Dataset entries
§ §

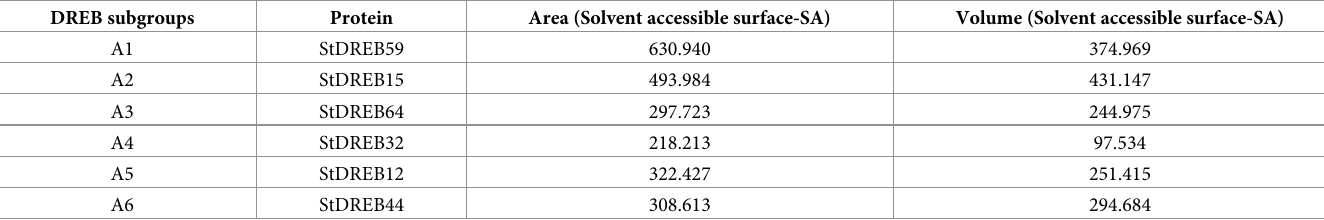
Table 3. Predicted area and volume of the StDREB proteins’ active catalytic site using CASTp server. DREB subgroups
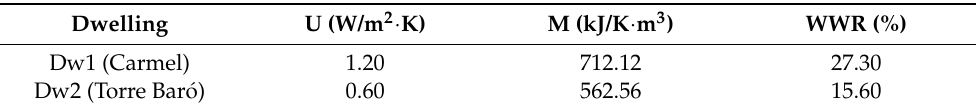
Table 1. Dwelling’s buildings characteristics. Own elaboration based on data from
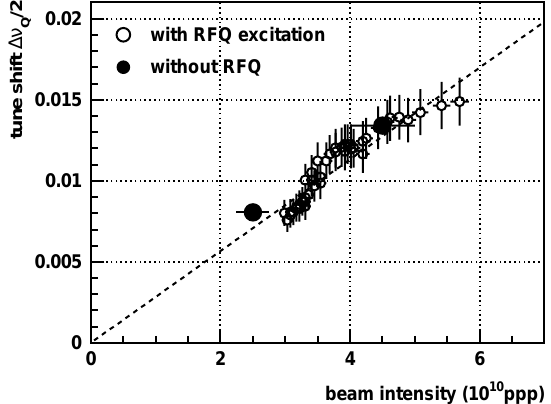
FIG. 3. Space-charge-induced tune shift of vertical quadrupole mode coherent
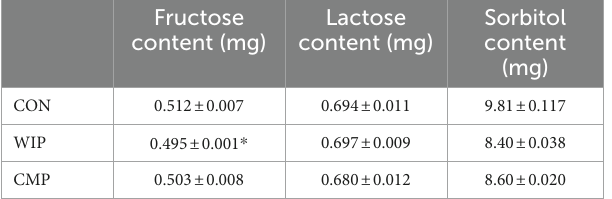
TABLE 2 The contents of FODMAPs after the WIP adsorption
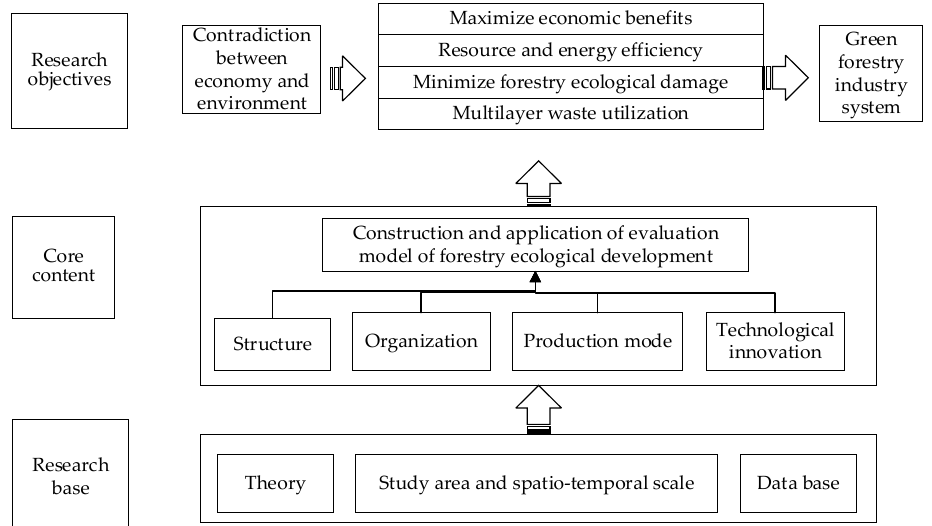
Figure 1. Conceptual framework of evaluation for forestry industry ecological development.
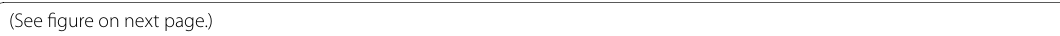
figure on next Fig. 4 Analysis of PSII and PSI activity. a Light response curve of rETR(II), the relative electron transport rate of PSII. b O 2 evolution rate under 300 μmol photons m − 2 s − 1 . c Light response curve of rETR(I), the relative electron transport rate of PSI. The cells grown under HC and measurements were done at LC conditions. Error bars indicate standard deviations (SD) of the data from three independent experiments. For each experiment, three technical replicates were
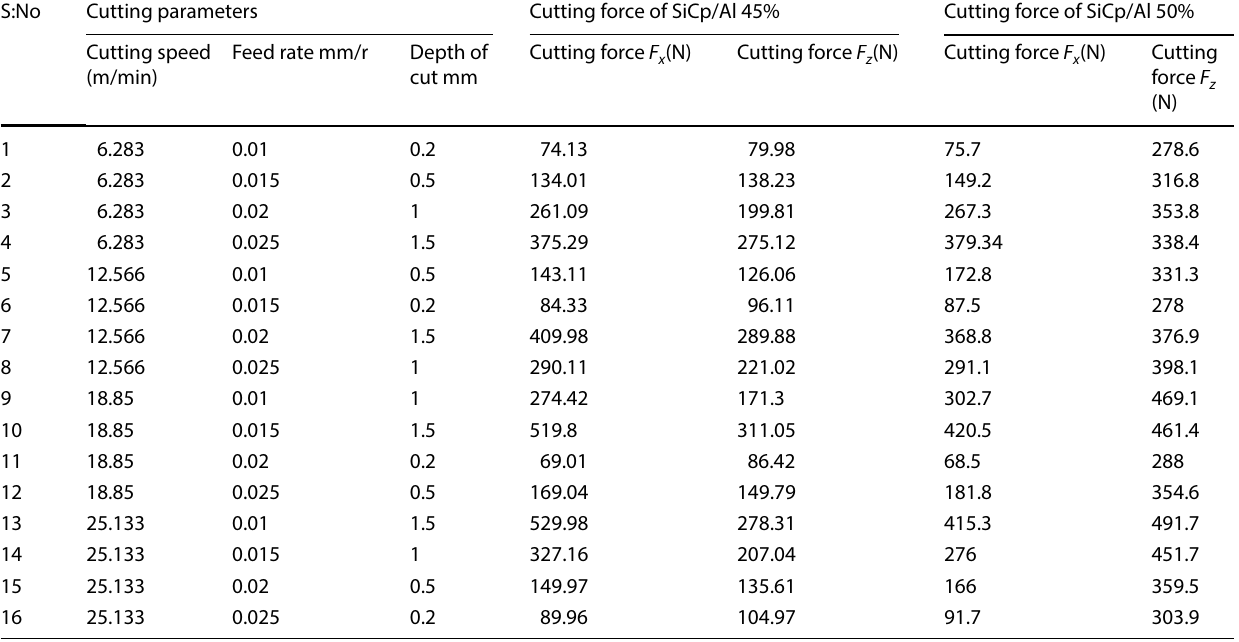
Table 2 Selected Cutting Parameters for Cutting Force SiCp/Al45% [40] and 50% S:No Cutting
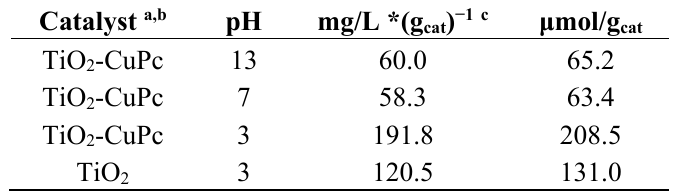
Table 2. Effect of initial pH on the production efficiency of formic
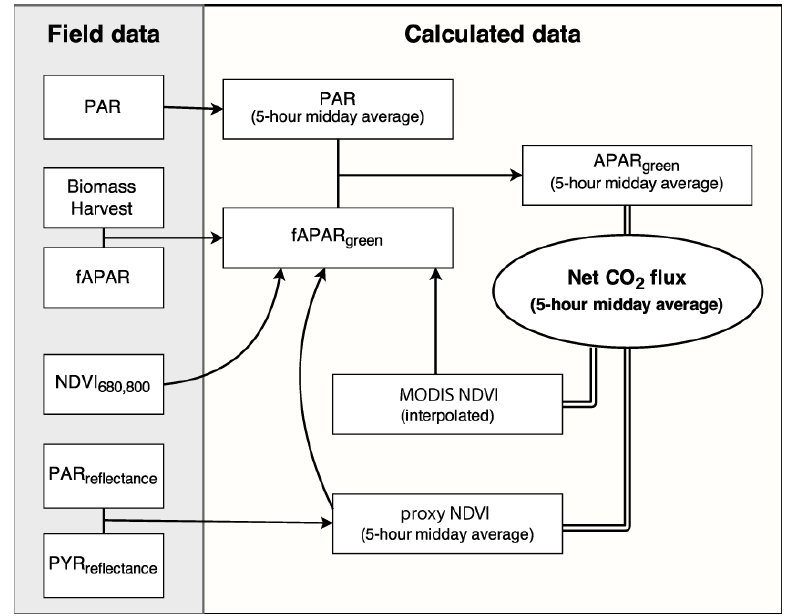
Figure 3. Experimental design, summarizing steps used in derivation of NDVI and APAR green (arrows), for comparisons with net CO 2 fluxes (double lines). As indicated, APAR green was estimated from the different NDVI metrics by regression of measured f APAR green against proxy NDVI, and multiplying f APAR green with PAR (photosynthetic photon flux density, measured with PAR sensors). Because the proxy NDVI provided continuous measurements, it was used to derive APAR green for comparison against Net CO 2 flux. Further explanation can be found in the text.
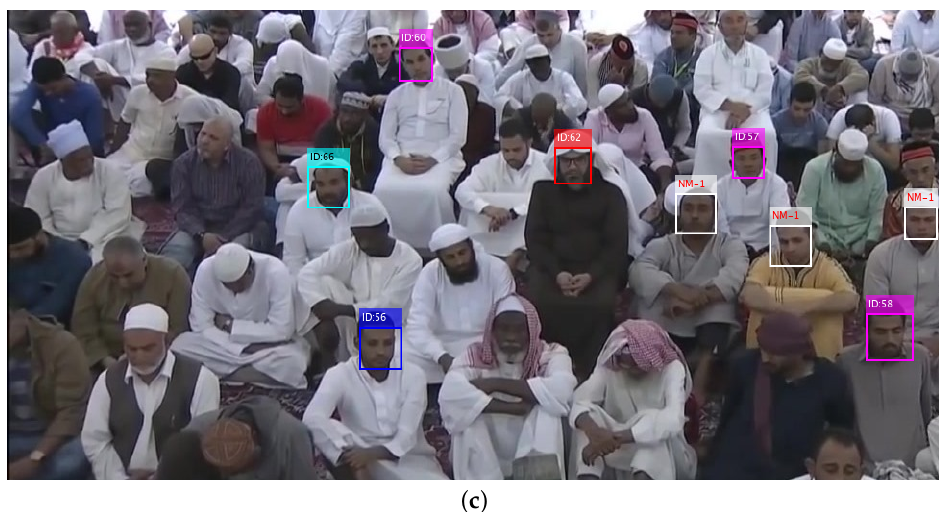
Figure 7. Tracking of subjects ID-47, 51 and 53 in three different camera views. ( a ) Camera view 1; ( b ) Camera view 2; ( c ) Camera view 3.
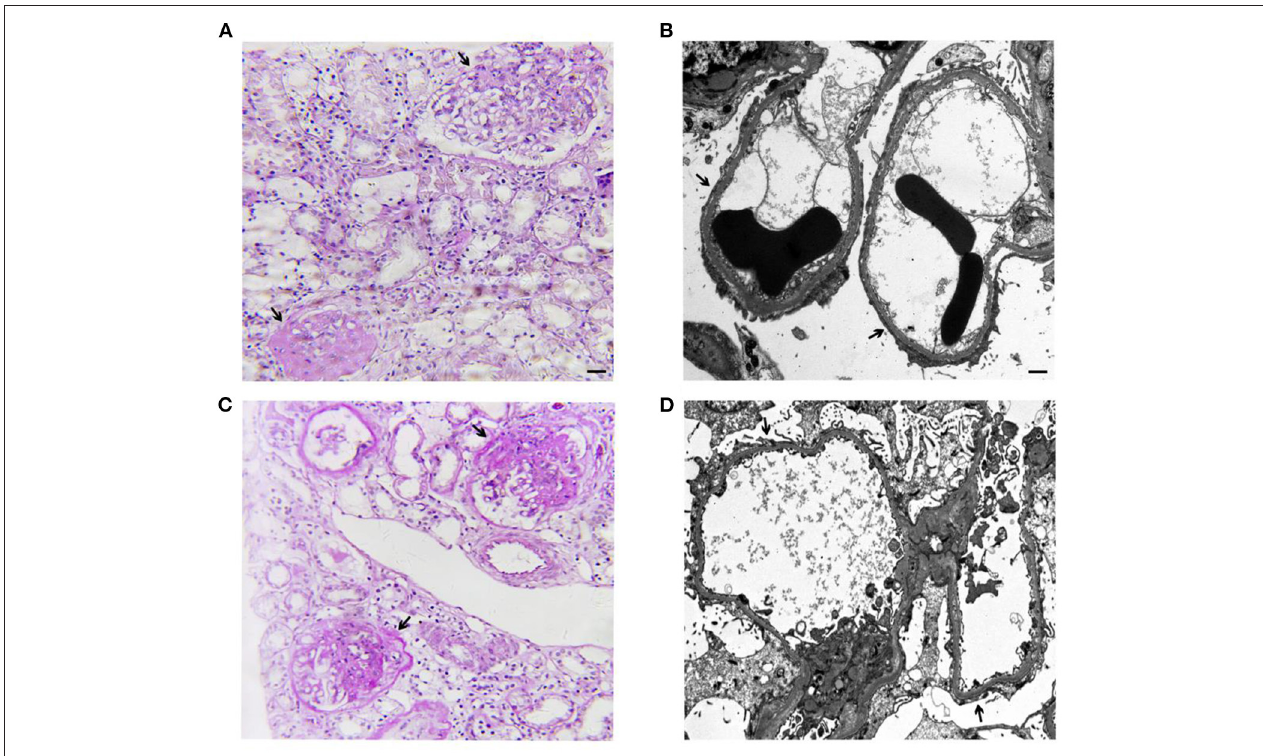
FIGURE 1 | Representative images of light microscopy and transmission electron microscopy (TEM) from the kidney biopsies of the elder sister at age 12 (A,B) and the younger brother at age 8 (C,D) . (A) Global or segmental glomerulosclerosis (arrow) in 23 of 38 glomeruli (Periodic Acid-Schiff staining. Scale bar: 50 µ m). Immunofluorescence microscopy revealed negative for IgG, IgA, IgM, C3, C1q, kappa light chain, and lambda light chain in 2 glomeruli. (B) Representative TEM showed diffuse foot process effacement of the podocyte (arrow), partial irregularity of the glomerular basement membrane, foam cells, and no subendothelial and mesangial dense deposits (Scale bar: 1 µ m). (C) Global or segmental glomerulosclerosis (arrow) in 7 of 33 glomeruli (Periodic Acid-Schiff staining. Scale bar: 50 µ m). Immunofluorescence microscopy revealed mesangial IgM deposits ( ++ ) negative and negative results for IgG, IgA, C3, C1q, kappa light chain, and lambda light chain in 2 glomeruli. (D) Representative TEM showed diffuse foot process effacement of the podocyte (arrow), partial irregularity of the glomerular basement membrane, foam cells, and no subendothelial and mesangial dense deposits (Scale bar: 1 µ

§ §

Your copy should hold only the lines above from the one containing "TABLE 2 The" through the one containing "Figure 7. Tracking", exactly as written and free of pictures.

• _OUTPUT_:
TABLE 2 The contents of FODMAPs after the WIP adsorption
Figure 1. Conceptual framework of evaluation for forestry industry ecological development.
figure on next Fig. 4 Analysis of PSII and PSI activity. a Light response curve of rETR(II), the relative electron transport rate of PSII. b O 2 evolution rate under 300 μmol photons m − 2 s − 1 . c Light response curve of rETR(I), the relative electron transport rate of PSI. The cells grown under HC and measurements were done at LC conditions. Error bars indicate standard deviations (SD) of the data from three independent experiments. For each experiment, three technical replicates were
Table 2 Selected Cutting Parameters for Cutting Force SiCp/Al45% [40] and 50% S:No Cutting
Table 2. Effect of initial pH on the production efficiency of formic
Figure 3. Experimental design, summarizing steps used in derivation of NDVI and APAR green (arrows), for comparisons with net CO 2 fluxes (double lines). As indicated, APAR green was estimated from the different NDVI metrics by regression of measured f APAR green against proxy NDVI, and multiplying f APAR green with PAR (photosynthetic photon flux density, measured with PAR sensors). Because the proxy NDVI provided continuous measurements, it was used to derive APAR green for comparison against Net CO 2 flux. Further explanation can be found in the text.
Figure 7. Tracking of subjects ID-47, 51 and 53 in three different camera views. ( a ) Camera view 1; ( b ) Camera view 2; ( c ) Camera view 3.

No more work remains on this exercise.